Ежу ясно, что писательство - чрезвычайно сложный и тонкий вид умственной деятельности, сопряженный с долгосрочным планированием, учетом множества мелочей и умением ладить с толпой персонажей, каждый из которых так и жаждет отклониться от авторской воли. Сумасшествие, как правило, связано с деменцией, с утратой памяти и неуклонным ослаблением умственных способностей; сумасшедшему дай Бог анкету заполнить, а вы говорите - писать. Творчество душевнобольных почти всегда являет собою скучную, монотонную графоманию; романтизировать безумцев позволительно было в семнадцатом-восемнадцатом веках, когда о шизофрении, паранойе и МДП знали очень мало, а сумасшедшим считали всякого, чьи мечты не ограничиваются солидным годовым доходом. Умные редко сходят с ума - у них все в порядке с саморегуляцией, а к услугам писателя вдобавок столь мощное средство, как аутотерапия. Ведь сочинительство, собственно, как раз и есть радикальный метод самонаблюдения - а погружаться в чужие судьбы, в фантазии, весьма полезно для отвлечения от собственной. Литература - могучая компенсация любых комплексов и страхов, и потому именно среди писателей случаи сумасшествия сравнительно редки. Да и к самоубийству, как показывают подсчеты Чхартишвили, писатели не особенно склонны - литератор слишком ценит себя, чтобы уничтожать столь тонкий и сложный инструмент. Студенты, солдаты и белошвейки кончают с собой значительно чаще.
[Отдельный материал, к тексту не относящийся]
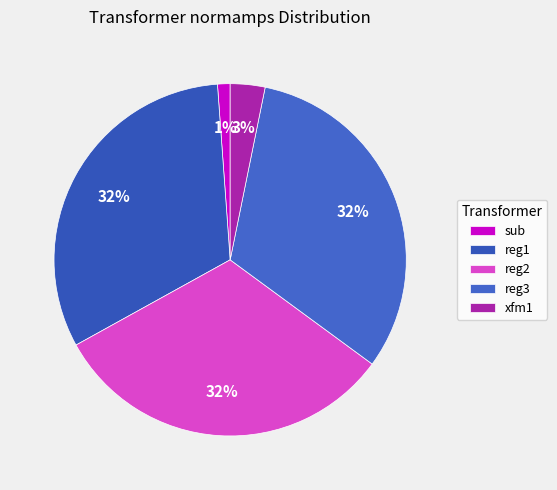

How many segments does this pie chart have?

5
Можно, пожалуй, вывести закономерность: если уж писатель сходит с ума - значит, в мире что-то сдвинулось капитально и непоправимо. Это явление редкое и катастрофическое. Писатель находится в непосредственном контакте с той высшей реальностью, бледным отражением которой являются все наши земные бури, от финансовых и политических до военных и природных. Субъективный, но убедительный образ этой реальности запечатлел Даниил Андреев в «Розе мира» - боюсь, что там несколько напутано с именами, трудными для земного слуха, но иерархия миров угадана точно. Соответственно когда там, в горних сферах, происходит нечто ужасное, еще не докатившееся до земли, но уже обозначающее крах целой эпохи, писатель узнает об этом первым и, подобно Кассандре, принимается тревожно верещать. Поскольку еще ничего не случилось, его охотно принимают за идиота. На самом деле идиоты те, кто ничего не чует, но не надо никого разубеждать: нам же спокойнее. Гораздо интереснее узнать, какого рода бывает это безумие - нравственный и интеллектуальный ответ на изменение климата в высшей реальности.
Историй писательского сумасшествия во всем мире немного, а в России вообще единицы - литература тут столь масштабна и сложна, что искони была уделом людей с высочайшим интеллектом и крепкими нервами. Глупо, например, приписывать сумасшествие Гоголю - с тем же успехом можно обозвать безумием нравственный переворот в душе Толстого (последний не зря написал о нем повесть «Записки сумасшедшего», явно передавая привет гениальному предшественнику, с которым случилось то же самое). В некий момент писателю хочется уже не рисовать картинки, а выкрикивать проповеди - картинки ведь не исправляют нравов, а лишь потешают тех, кого должны по идее потрясать и очеловечивать. Писателю, как правило, невдомек, что картинки, по крайней мере, помогают выживать немногим приличным людям, а от проповедей вообще никакого толку; но это не безумие, а нормальное последствие нескольких десятилетий литературной деятельности. Случается такое не только в России - вот вам Флобер, закончивший жизнь романообразным трактатом о тщете всего «Бувар и Пекюше», вот Золя, начавший с физиологического очерка, а кончивший насквозь проповедническим «Лурдом», вот Хаксли, чьи поздние сочинения откровенно публицистичны. Гоголь вдобавок взвалил на себя почти непосильную задачу написать всю русскую литературу, как написал он всю украинскую, - но на усадебной прозе сломался, ибо не имел усадьбы; второй том «Мертвых душ» пришлось писать Толстому, а второй том «Петербургских повестей» - Достоевскому.